Anterior papillary muscles provide the chordae to anterior and septal leaflets. Biggest group.
Posterior papillary muscles provide chordae to the posterior and septal leaflets.
Septal papillary muscles provide chordae to septal leaflets.

45
Q

Anatomic variability of the tricuspid valve?

A

Type I→ three leaflets: anterior, septal and posterior. (54%)
Type II→ three leaflets: one septal and two mural leaflets, meaning that it is possible to separate the anterior leaflet from the posterior one.
Type III→ four leaflets. This variant happens in case of indentations or clefts and has an impact on the pathophysiology of tricuspid regurgitation and on the evaluation of percutaneous catheter
intervention.
Type IV→ five leaflets.

46
Q

What is tricuspid regurgitation? Classification?

A

Tricuspid regurgitation is a condition in which there is a backflow of blood in the right atrium and in the systemic venous circulation due to an incompetence of the tricuspid valve. TR has been recognized as an independent risk and prognostic factor, and so as independent from other morbidities. In fact, TR severity is a marker of poor outcome independently from age, LVEF, RVEF and RV size.

Primary/organic→ regurgitation is caused by the presence of a structural damage of the valve’s components, such as the leaflets themselves, the chordae or the annulus.
CIED-related→ regurgitation is caused by the interference of a Cardiovascular Implantable Electronic Device with the normal function of the valve. In fact, patients with these devices should
undergo regular check-ups in order to monitor the eventual development of TR.
Secondary/functional:
- Ventricular→ origins in the right ventricle (ventricular dilation, pulmonary hypertension..)
- Atrial→ origins in the right atrium (atrial fibrillation and other problems arising in the atrium).

47
Q

Etiology, pathophysiology and symptoms of tricuspid regurgitation?

A

Etiology :
- Primary TR—> congenital heart disease, infection/inflammation (rheumatic endocarditis, drugs), other causes (carcinoid, radiations).
- CIED-related TR—> CIED.
- Secondary ventricular TR—> Pre or post capillary pulmonary hypertension, causing hypertension in the RV, RV myopathy (due to DCM, RV infarct, ARVD), RV volume (shunts, high output).
- Secondary atrial TR—> Idiopathic atrial fibrillation.
The functional TR is the most common type of TR (88%); then there is the organic TR (12%), including the CIED-related TR (40% of the ORT).
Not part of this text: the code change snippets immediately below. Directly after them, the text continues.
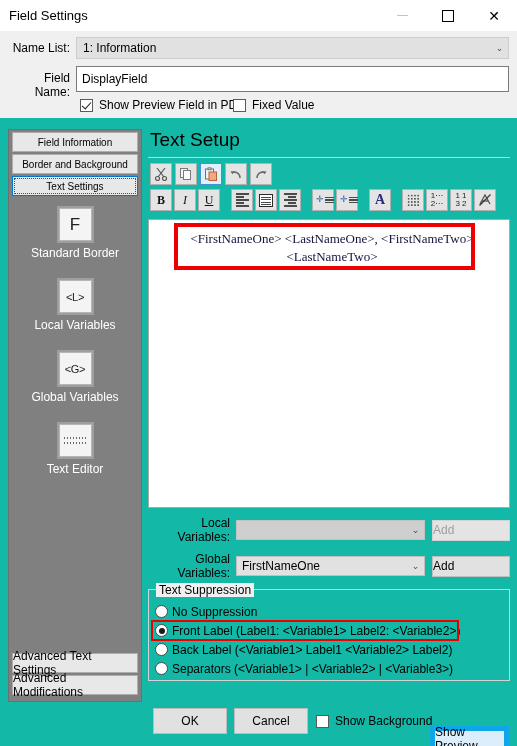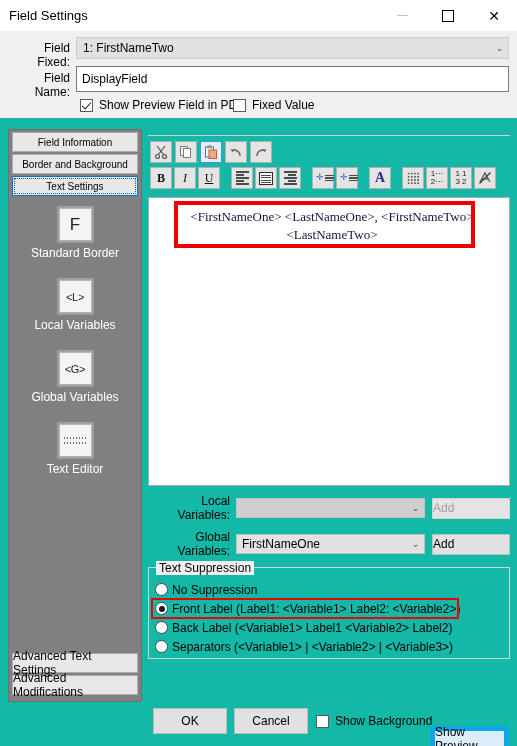--- a/index.html
+++ b/index.html
@@ -216,23 +216,23 @@
       <div class="cap-btn">
         <i class="cap-glyph-max"></i>
       </div>
       <div class="cap-btn">
         <span class="cap-glyph-close">✕</span>
       </div>
     </div>
   </div>
 
   <div class="topform">
-    <div class="lbl" style="left:8px; top:9px; width:62px;">Field Fixed:</div>
+    <div class="lbl" style="left:8px; top:9px; width:62px;">Name List:</div>
     <div class="combo-ro" style="left:76px; top:5px; width:433px; height:22px;">
-      <div class="val">1: FirstNameTwo</div>
+      <div class="val">1: Information</div>
       <div class="combo-arrow">⌄</div>
     </div>
 
     <div class="lbl" style="left:8px; top:39px; width:62px;">Field Name:</div>
     <div class="textbox" style="left:76px; top:34px; width:433px; height:26px;">
       <div class="val">DisplayField</div>
     </div>
 
     <div class="chk-row" style="left:80px; top:66px;">
       <span class="chkbox checked"></span>
@@ -292,20 +292,21 @@
       <div class="side-btn">
         <span>Advanced Text Settings</span>
       </div>
       <div class="side-btn">
         <span>Advanced Modifications</span>
       </div>
     </div>
   </div>
 
   <div class="main">
+    <div class="panel-title">Text Setup</div>
     <div class="hr"></div>
 
     <div class="toolbar">
       <div class="tbtn">
         <svg width="14" height="14" viewBox="0 0 14 14">
           <line x1="3" y1="1" x2="10" y2="10" stroke="#555" stroke-width="1.2"></line>
           <line x1="11" y1="1" x2="4" y2="10" stroke="#555" stroke-width="1.2"></line>
           <circle cx="3.5" cy="11.5" r="2" fill="none" stroke="#555" stroke-width="1.2"></circle>
           <circle cx="10.5" cy="11.5" r="2" fill="none" stroke="#555" stroke-width="1.2"></circle>
         </svg>

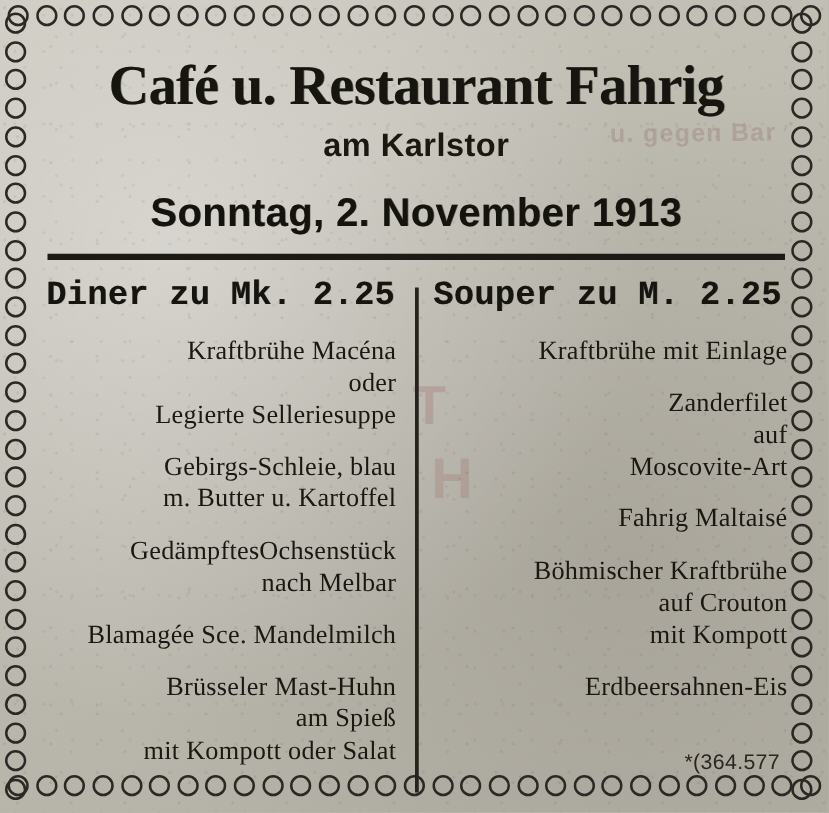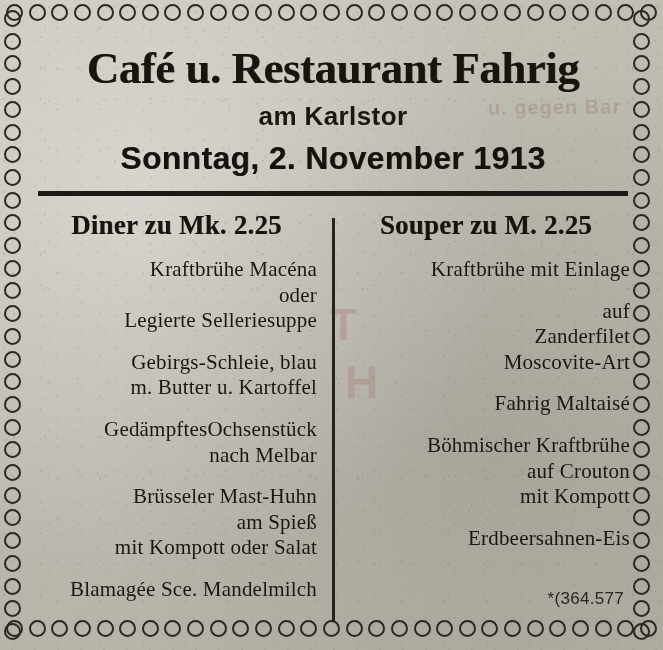--- a/index.html
+++ b/index.html
@@ -104,21 +104,21 @@
     color: #1b1812;
     margin-top: 9px;
     letter-spacing: 0.4px;
   }
   .dateline {
     text-align: center;
     font-family: "Liberation Sans", sans-serif;
     font-weight: bold;
     font-size: 32px;
     color: #15130e;
-    margin-top: 8px;
+    margin-top: 20px;
     letter-spacing: 0.3px;
     text-shadow: 0.5px 0 0 rgba(21,19,14,0.5);
   }
 
   .rule {
     height: 5px;
     background: #1d1a15;
     margin: 14px 2px 0 2px;
   }
 
@@ -140,21 +140,21 @@
     left: 50%;
     top: 8px;
     width: 3px;
     height: 404px;
     background: #26231d;
     transform: translateX(-1px);
   }
 
   .col-head {
     text-align: center;
-    font-family: Liberation Serif, serif;
+    font-family: Liberation Mono, monospace;
     font-weight: bold;
     font-size: 27px;
     color: #16140f;
     letter-spacing: 0.2px;
     text-shadow: 0.4px 0 0 rgba(22,20,15,0.5);
     margin-bottom: 4px;
   }
 
   .dish {
     text-align: right;
@@ -344,37 +344,37 @@
         </div>
         <div class="dish">
           <span class="ln">Gebirgs-Schleie, blau</span>
           <span class="ln">m. Butter u. Kartoffel</span>
         </div>
         <div class="dish">
           <span class="ln">GedämpftesOchsenstück</span>
           <span class="ln">nach Melbar</span>
         </div>
         <div class="dish">
+          <span class="ln">Blamagée Sce. Mandelmilch</span>
+        </div>
+        <div class="dish">
           <span class="ln">Brüsseler Mast-Huhn</span>
           <span class="ln">am Spieß</span>
           <span class="ln">mit Kompott oder Salat</span>
         </div>
-        <div class="dish">
-          <span class="ln">Blamagée Sce. Mandelmilch</span>
-        </div>
       </div>
 
       <div class="col right-col">
         <div class="col-head">Souper zu M. 2.25</div>
         <div class="dish">
           <span class="ln">Kraftbrühe mit Einlage</span>
         </div>
         <div class="dish">
+          <span class="ln">Zanderfilet</span>
           <span class="ln">auf</span>
-          <span class="ln">Zanderfilet</span>
           <span class="ln">Moscovite-Art</span>
         </div>
         <div class="dish">
           <span class="ln">Fahrig Maltaisé</span>
         </div>
         <div class="dish">
           <span class="ln">Böhmischer Kraftbrühe</span>
           <span class="ln">auf Crouton</span>
           <span class="ln">mit Kompott</span>
         </div>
The blood goes back in the RA and therefore back into the systemic venous circulation causing congestion leading to liver congestion, congestive nephropathy, intestinal congestion and peripheral edema.

Symptoms : Fatigue, liver/gut congestion, right upper quadrant discomfort, dyspepsia, palpitations, fluid retention with leg edema, ascites.

48
Q

Functional tricuspid regurgitation evolutionary stages?

A

Low-mild TR→ annular diameter <40mm, no remodelling of the valve, normal function of the valve.
Therapy : preservation of the valve without surgery.

Moderate TR→ annular diameter >40mm, remodelling of the valve and abnormal coaptation.
Therapy : preservation of the valve and annuloplasty if necessary.

Severe TR→ annular diameter >40mm, remodelling of the valve and no coaptation, complete dysfunction.
Therapy : annuloplasty and leaflet augmentation (even if RV dilation and dysfunction are risk factors for complications during open heart surgery).

49
Q

Diagnoses and physical exam findings of tricuspid regurgitation?

A

Auscultation : At auscultation we may hear a soft, early or holosystolic murmur augmented with respiratory effort (Carvallo’s sign). The murmur in many cases can be unremarkable and difficult to hear, especially in cases of isolated TR. It is important to note that substantial tricuspid regurgitation may exist without the classic auscultatory findings.

ECG : we may see atrial flutter, RV hypertrophy and AFib.

Chest X ray findings include increased RA and RV, decreased pulmonary vascularity, SVC and IVC enlargement.

Lab tests : liver dysfunction can be assess with AST, ALT, GGT and bilirubin. BNP, NT-proBNP are also looked at.

50
Q

What are the different types of mitral valve prolapse?

A

Fibroblastic deficient type : FED, the leaflets are thinned because of absence of collagen fibers.
Barlow disease : variant with thickened leaflet because of uncontrolled deposition of lipopolysaccharides at the level of the valves.